Kyle Shanahan said before the Oakland game that opposing defenses have “mixed it up” against the Redskins this season. He listed the possibilities for defenses to slow down the option game as “just go get the quarterback, not allow him to run, make him hand it off every time, overload the defense [and] put everybody over there, take a safety out of the middle of the field and bring him down so you’re outnumbered.” He also said the Redskins’ offense had failed to consistently take advantage this season of the openings created for other plays when defenses adjusted to stop the option game.

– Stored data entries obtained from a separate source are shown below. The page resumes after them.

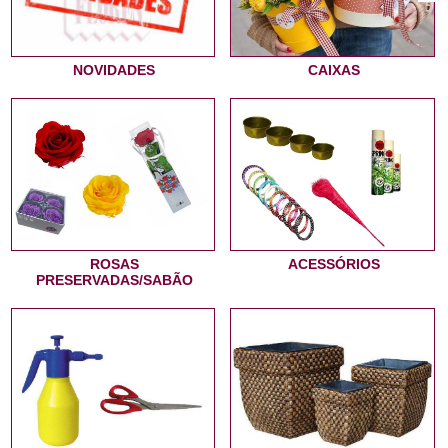
NOVIDADES
CAIXAS
ROSAS
ACESSÓRIOS
PRESERVADAS/SABÃO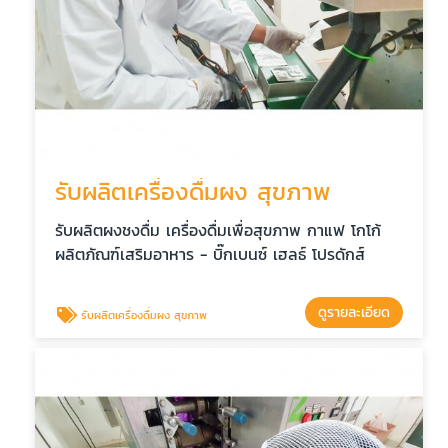
รับผลิตเครื่องดื่มผง สุขภาพ
รับผลิตผงชงดื่ม เครื่องดื่มเพื่อสุขภาพ กาแฟ โกโก้
ผลิตภัณฑ์เสริมอาหาร - บิ๊กเบนซ์ เฮลธ์ โปรดักส์
ดูรายละเอียด
รับผลิตเครื่องดื่มผง สุขภาพ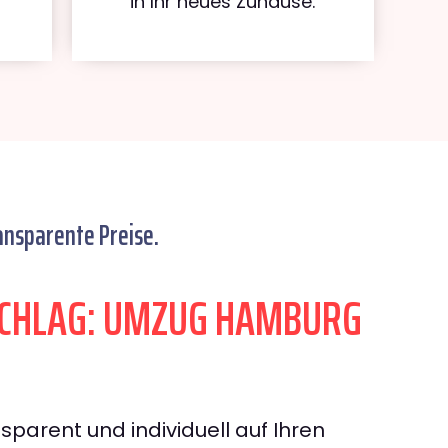
in Ihr neues Zuhause.
ansparente Preise.
CHLAG: UMZUG HAMBURG
sparent und individuell auf Ihren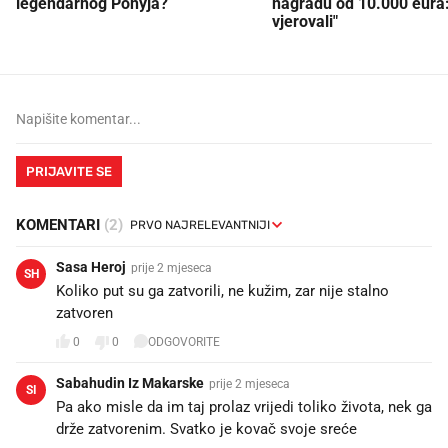
legendarnog Ponyja?
nagradu od 10.000 eura
vjerovali"
PRIJAVITE SE
KOMENTARI
(2)
Sasa Heroj
prije 2 mjeseca
SH
Koliko put su ga zatvorili, ne kužim, zar nije stalno
zatvoren
0
0
ODGOVORITE
Sabahudin Iz Makarske
prije 2 mjeseca
SI
Pa ako misle da im taj prolaz vrijedi toliko života, nek ga
drže zatvorenim. Svatko je kovač svoje sreće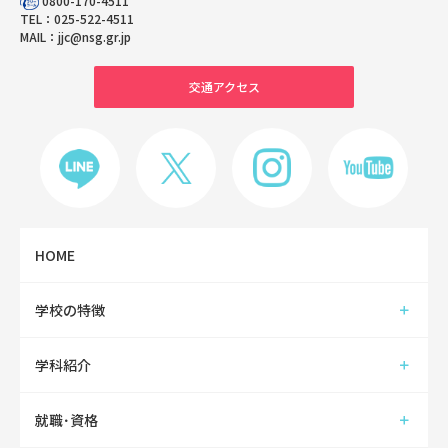
0800-170-4511
TEL：
025-522-4511
MAIL：
jjc@nsg.gr.jp
交通アクセス
HOME
学校の特徴
学科紹介
就職･資格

Two days after the triumph over the Raiders, Shanahan said: “I think Robert’s gotten better each week, just as the whole offense [has]. I don’t think we’re where we want to be. I don’t think we’ve done as good as we did last year. I think we need to get better. I’ve seen it week by week, getting fairly better. But we’re not where we want to be at. I hope we can come back after this bye weekend better.”

New trends emerging

The Redskins aren’t alone. The 49ers, after reaching the Super Bowl last season after Kaepernick took over as the starter, are just 2-2 this season. Kaepernick is averaging 5.4 yards per rush, down from 6.6 last season, and has a passer rating of 81.0, down from 98.3 last season. Even the Seahawks, who are 4-0 with second-year quarterback Russell Wilson, are having less success on option runs, generating 5.4 yards per attempt this season after getting 7.5 yards per try last season, according to the ProFootballFocus data.

“Robert Griffin is dealing with the same thing that Colin Kaepernick is dealing with,” said Randy Cross, a former offensive lineman for the 49ers. “NFL defenses have decided, it appears, if you see the read option, your job is to go full speed for that guy. You’re going to go get that guy. So as a quarterback, you’re going to have to figure out if you want to keep dealing with that, or if you’re gonna make a go of it as a pocket passer.”

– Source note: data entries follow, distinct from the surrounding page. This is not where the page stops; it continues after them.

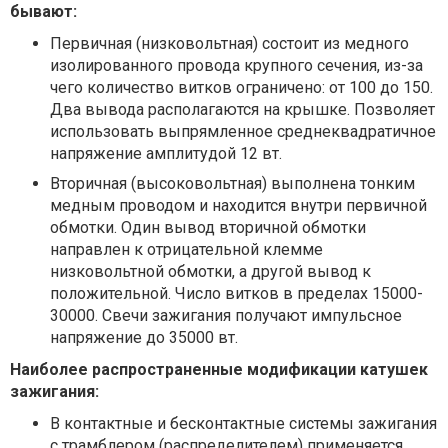
бывают:
Первичная (низковольтная) состоит из медного
изолированного провода крупного сечения, из-за
чего количество витков ограничено: от 100 до 150.
Два вывода располагаются на крышке. Позволяет
использовать выпрямленное среднеквадратичное
напряжение амплитудой 12 вт.
Вторичная (высоковольтная) выполнена тонким
медным проводом и находится внутри первичной
обмотки. Один вывод вторичной обмотки
направлен к отрицательной клемме
низковольтной обмотки, а другой вывод к
положительной. Число витков в пределах 15000-
30000. Свечи зажигания получают импульсное
напряжение до 35000 вт.
Наиболее распространенные модификации катушек
зажигания:
В контактные и бесконтактные системы зажигания
с трамблером (распределителем) применяется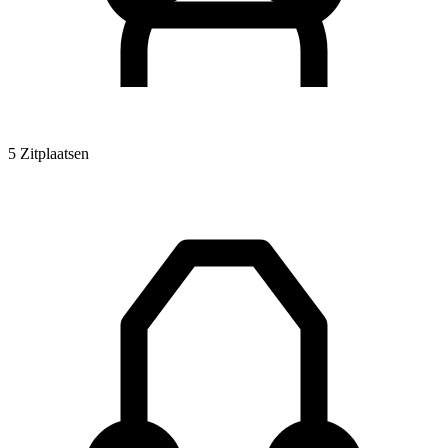
5 Zitplaatsen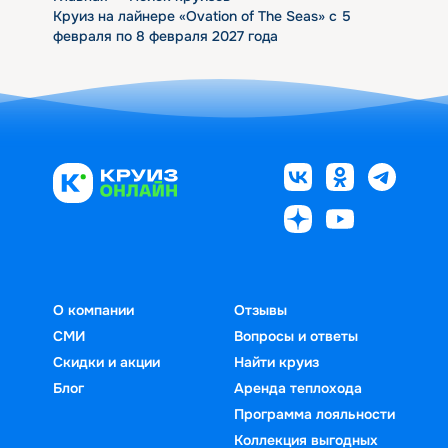
Круиз на лайнере «Ovation of The Seas» с 5
февраля по 8 февраля 2027 года
О компании
Отзывы
СМИ
Вопросы и ответы
Скидки и акции
Найти круиз
Блог
Аренда теплохода
Программа лояльности
Коллекция выгодных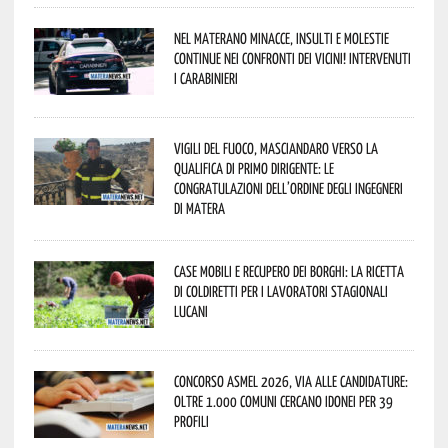
Nel materano minacce, insulti e molestie
continue nei confronti dei vicini! Intervenuti
i Carabinieri
Vigili del Fuoco, Masciandaro verso la
qualifica di Primo Dirigente: le
congratulazioni dell’Ordine degli Ingegneri
di Matera
Case mobili e recupero dei borghi: la ricetta
di Coldiretti per i lavoratori stagionali
lucani
Concorso Asmel 2026, via alle candidature:
oltre 1.000 Comuni cercano idonei per 39
profili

The Philadelphia Eagles have had the most option-style rushing attempts in the league this season and are averaging 7.1 yards per attempt. But there is a freshness to what the Eagles are doing, given that their option plays come within the context of the fast-break offense of their new coach, Chip Kelly. The Eagles lead the NFL in rushing offense and are ranked second in total offense.

Redskins defensive coordinator Jim Haslett said that an option-style offense “doesn’t surprise people as much as it did last season,” but added: “Look at Philadelphia. That’s new and they’re pretty much leading the league in offense.”

The decline in productivity of the option offenses has come in a 2013 season in which passing numbers have exploded. That has intensified the notion that the option-style offenses are so 2012. Could the read option be headed the way of the Wildcat offense, a short-lived NFL fad from the sport’s recent past?

Not so fast, some say, contending that option elements can remain an effective part of an offense.

“Once we get our regular running game going, we’ll be fine,” Young said after a recent Redskins practice. “It just takes time. You could see it didn’t really start developing until the end of the year last year when it started to really become popular with San Fran and Seattle and all those teams.”